How to Make Wordcloud on Python using Text File

H

Wordclouds can be a great representation of the thought process of an individual. In this guide, we will use Python to create a wordcloud from a text corpus. Wordcloud is used to identify the most commonly used words in the text. In this tutorial, I will use a text corpus of Angela Merkel’s speech from the past 4 years to make wordcloud on python.

A wordcloud lets you evaluate the text by pointing out the keywords. In turns, give a good idea of what’s inside the text. The more the frequency of a specific word. The more it will appear.

In this guide, I am using Python to create an image file of wordcloud. The development is done on Pycharm, you can also find the code linked to this post.

Following are the libraries that we are going to use:


import matplotlib.pyplot as plt
from wordcloud import WordCloud 
import stop_words as sw
import numpy as np
from PIL import Image

If you don’t have these libraries installed. you can install them by the following commands:

pip install matplotlib

Just like the install the other libraries as well.
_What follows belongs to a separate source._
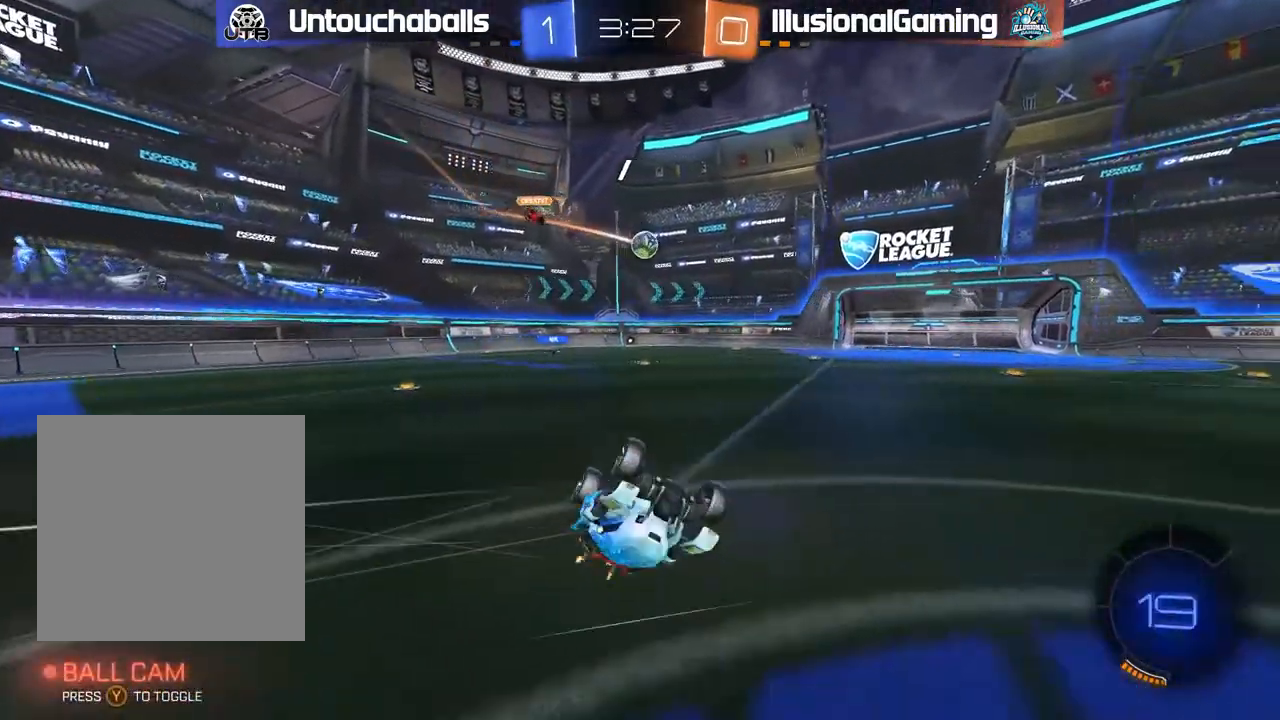
{"buttons": ["R2"], "left_stick": "center", "right_stick": "center", "events": [[150, "R2", "down"], [350, "R2", "up"], [467, "R2", "down"]]}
  • matplotlib: It is a famous library that is used to plot graphs and handle data.
  • wordcloud: as the name states, we are going to use it for the creation of wordcloud.
  • stopwords: Although, there exists a library to remove stopwords in the wordcloud library itself. Yet, I found this library a lot more efficient.
  • numpy: For masking the text into the shade of an image, we are using numpy.
  • PIL from Image: we are also using it for a fancy wordcloud, which will have a background image and different aesthetics to make it look better.

Now let’s move on to the guide on how to make wordcloud on python using text:

First, let’s talk about the main function where we are processing the text. I have scrapped the texts of Angela Merkel’s speeches from the last four years and stored them in a text (.txt) file.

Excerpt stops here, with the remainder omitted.